◆ **INSTRUCTIONS FOR THE TASK**
Skip the pictures. Give all the data again exactly.
※ ※ ※
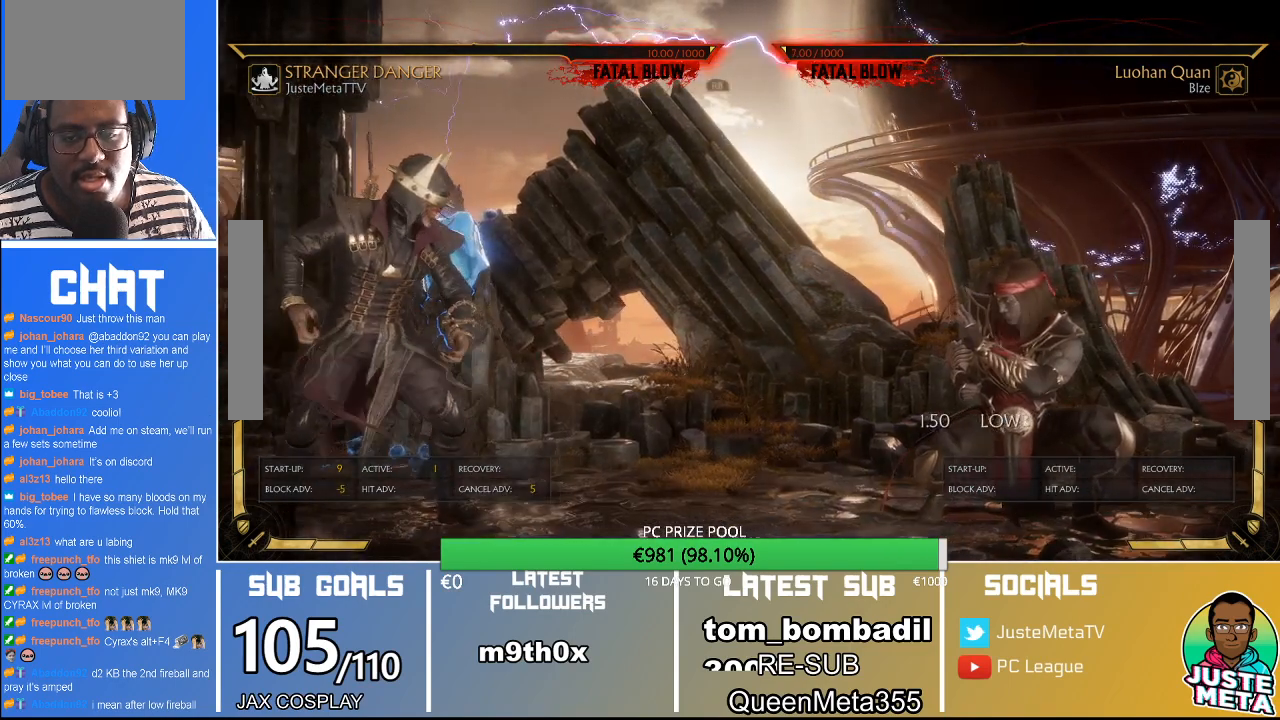
{"dt_ms": 500, "buttons": ["R2"], "left_stick": "down", "events": []}
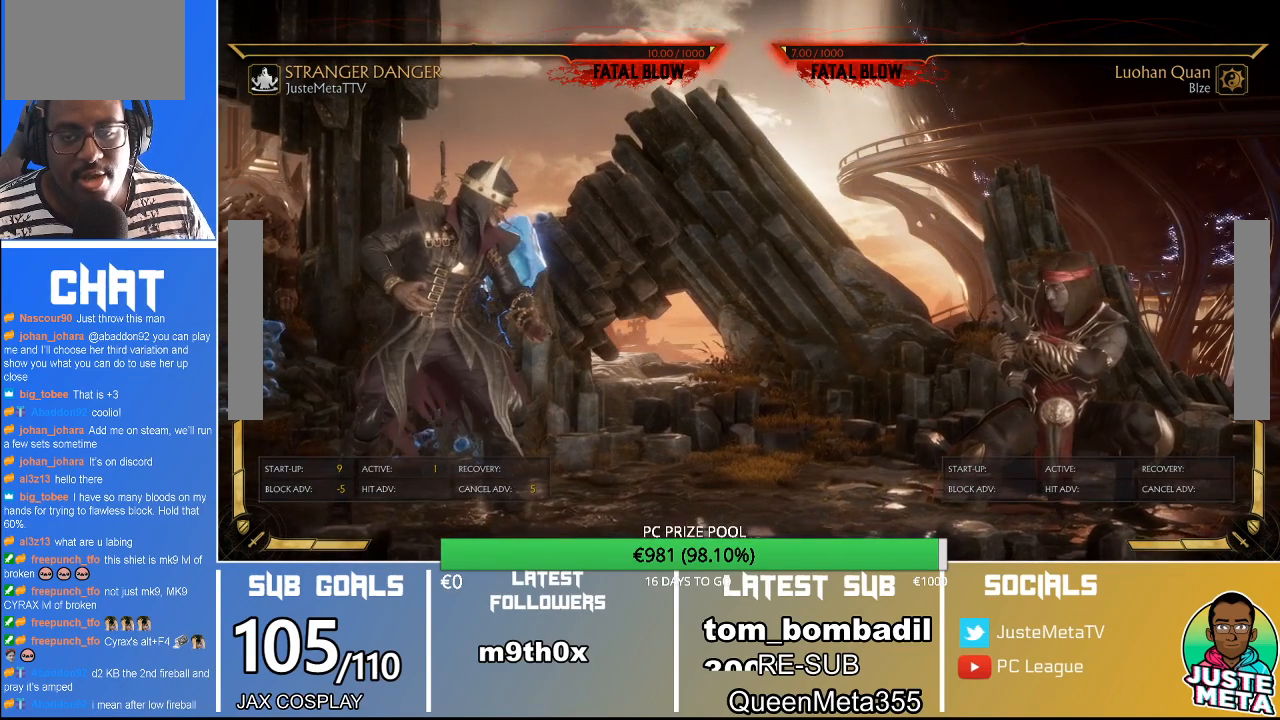
{"dt_ms": 500, "buttons": ["R2"], "left_stick": "down", "events": []}
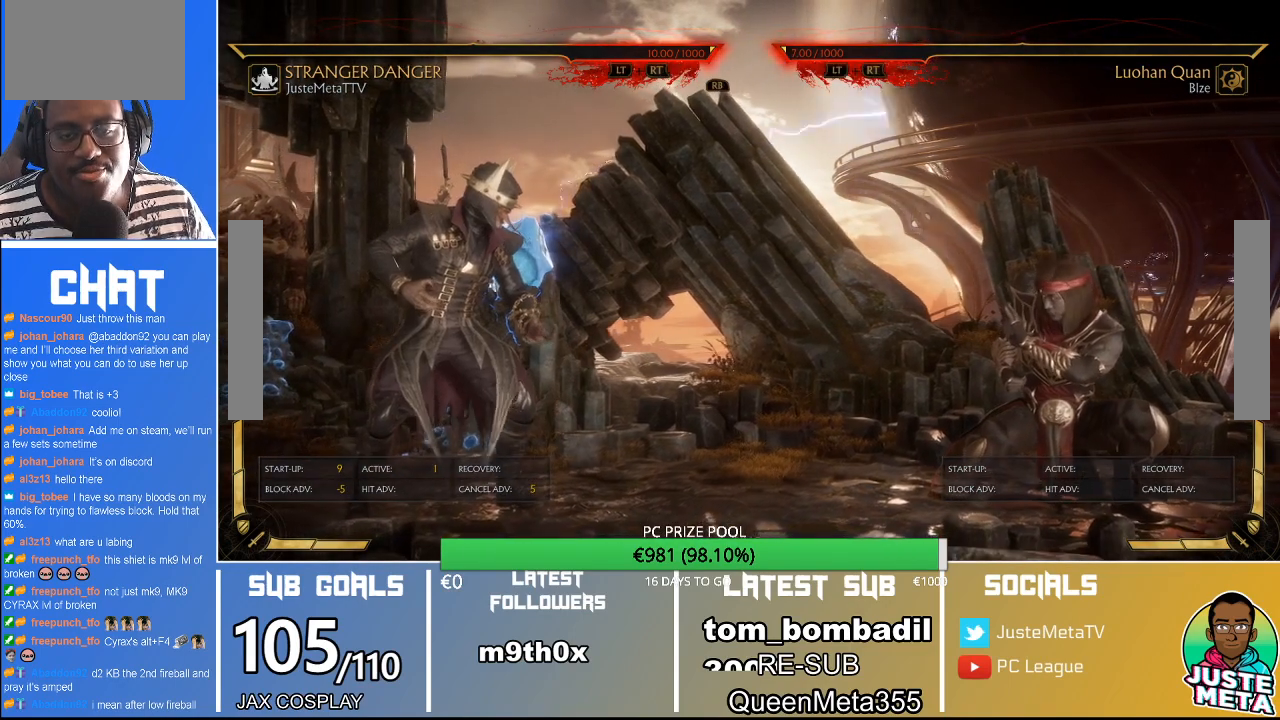
{"dt_ms": 500, "buttons": ["R2"], "left_stick": "down", "events": []}
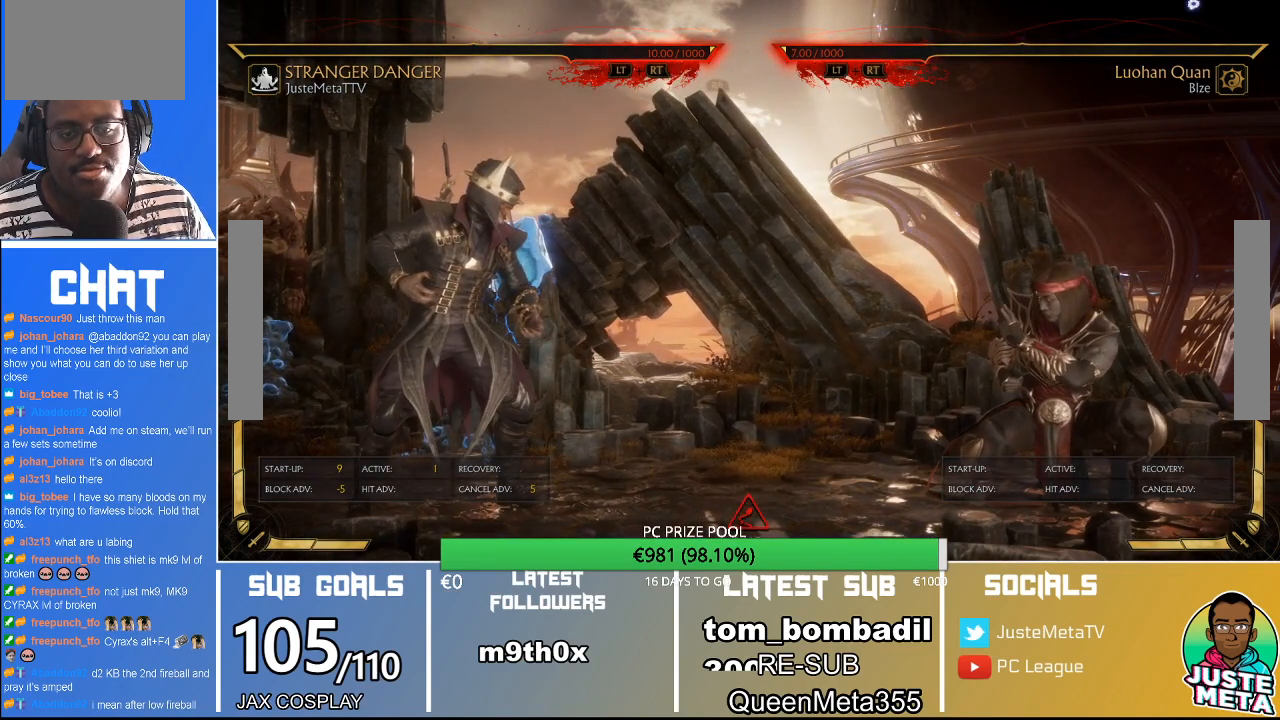
{"dt_ms": 500, "buttons": [], "left_stick": "left", "events": [[433, "R2", "up"], [433, "left_stick", "left"]]}
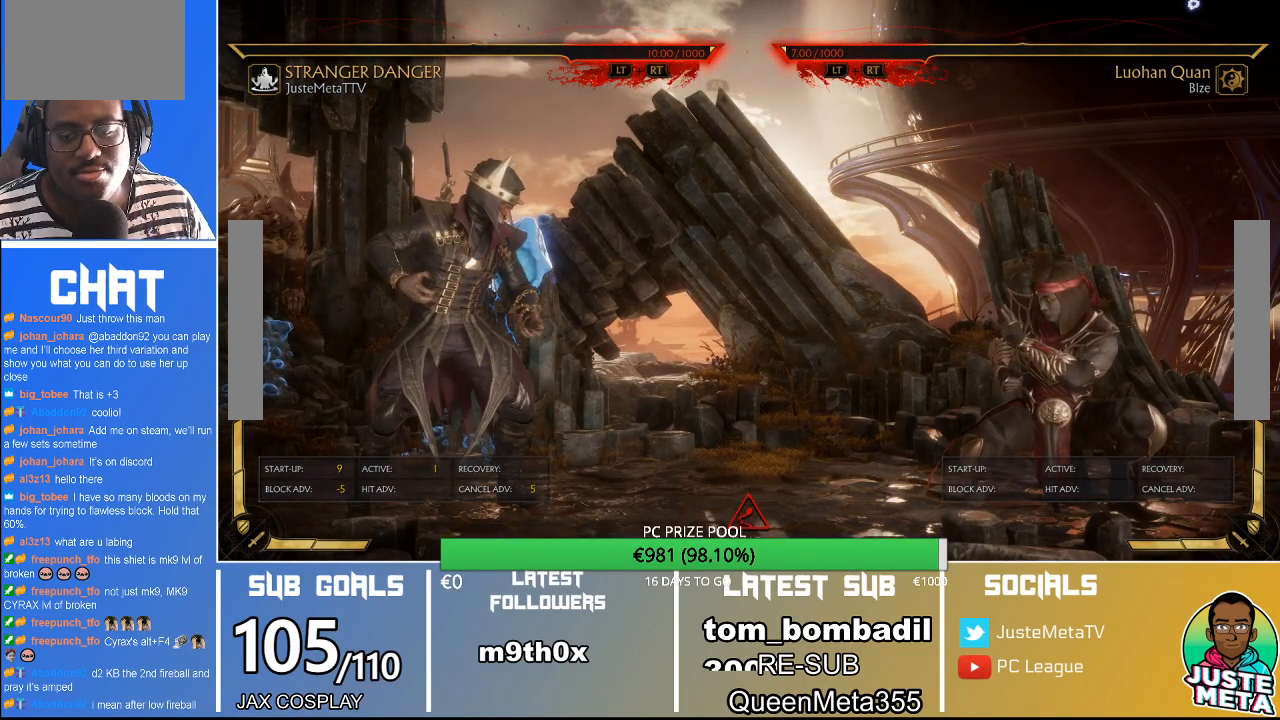
{"dt_ms": 500, "buttons": [], "left_stick": "left", "events": []}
※ ※ ※
◆ **TASK OUTPUT**
{"dt_ms": 500, "buttons": ["R2"], "left_stick": "down", "events": []}
{"dt_ms": 500, "buttons": ["R2"], "left_stick": "down", "events": []}
{"dt_ms": 500, "buttons": ["R2"], "left_stick": "down", "events": []}
{"dt_ms": 500, "buttons": [], "left_stick": "left", "events": [[433, "R2", "up"], [433, "left_stick", "left"]]}
{"dt_ms": 500, "buttons": [], "left_stick": "left", "events": []}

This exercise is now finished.